Source passage.
You ask AI to build a permission system. It delivers: role definitions, middleware guards, route protection, a usePermission hook. It works. You merge it.

Two weeks later, a new team member asks: "How does the permission system work? Which roles exist? How do I add a new one?" You look for documentation. There is none. The AI wrote 600 lines of code and zero lines of explanation.

You go back to AI: "Document the permission system." It writes a README. But by now the code has changed — the README is already partially wrong. You ask AI to update it. It overwrites with a fresh description that misses the edge cases the previous version covered.

This repeats for every feature. The codebase grows, but its documentation is either missing, stale, or contradictory. You built a product nobody can understand without reading every line of source code.

What Archon Does

Archon treats documentation as a deliverable, not an afterthought. The demand pipeline enforces this at multiple stages:

1. Manifest update (Stage 5) — Every completed feature is recorded in the project manifest: what it does, where it lives, what patterns it uses. This is the project's living table of contents.

Source data.
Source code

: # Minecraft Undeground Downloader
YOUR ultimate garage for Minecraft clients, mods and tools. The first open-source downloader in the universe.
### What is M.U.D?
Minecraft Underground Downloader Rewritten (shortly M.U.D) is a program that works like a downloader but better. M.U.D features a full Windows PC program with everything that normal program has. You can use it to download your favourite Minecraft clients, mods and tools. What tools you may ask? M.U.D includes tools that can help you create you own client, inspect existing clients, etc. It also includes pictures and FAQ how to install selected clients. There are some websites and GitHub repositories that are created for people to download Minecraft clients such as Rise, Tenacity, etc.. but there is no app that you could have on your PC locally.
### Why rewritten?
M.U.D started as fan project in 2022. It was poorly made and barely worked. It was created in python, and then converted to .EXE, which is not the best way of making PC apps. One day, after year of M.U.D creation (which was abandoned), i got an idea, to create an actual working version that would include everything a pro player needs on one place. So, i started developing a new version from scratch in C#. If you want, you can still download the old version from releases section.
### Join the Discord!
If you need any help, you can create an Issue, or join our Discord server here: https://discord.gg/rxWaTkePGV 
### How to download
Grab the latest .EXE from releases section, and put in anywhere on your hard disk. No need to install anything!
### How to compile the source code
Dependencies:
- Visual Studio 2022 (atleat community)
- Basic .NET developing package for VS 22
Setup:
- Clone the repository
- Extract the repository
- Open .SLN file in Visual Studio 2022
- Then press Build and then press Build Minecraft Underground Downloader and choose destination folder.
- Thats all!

Directions.
[1] In the passage about Archon and documentation, how many lines of code and how many lines of explanation did the AI write for the permission system?
[2] Extend the passage about Archon's documentation pipeline from its last sentence.

Numbered answers.
[1] 600 lines of code and zero lines of explanation.

[2]
2. Knowledge evolution (Stage 3.6) — When the agent discovers new patterns or makes architectural decisions, they're captured in proposed-rules.md and architecture docs — not left as tribal knowledge in someone's chat history.

3. Drift detection — The drift mechanism tracks whether documentation reflects reality. When code changes outpace doc updates, the drift counter increments. At threshold, the system forces a reconciliation: "the manifest says auth uses JWT, but the code switched to session tokens — update the manifest."

4. Refactor reports — Every significant change produces a structured record: what changed, why, what was considered and rejected. This is the project's institutional memory — the "why" behind every "what."

The result: your project always has a current, accurate map of itself. New team members (human or AI) can read the manifest and understand the system without archaeology.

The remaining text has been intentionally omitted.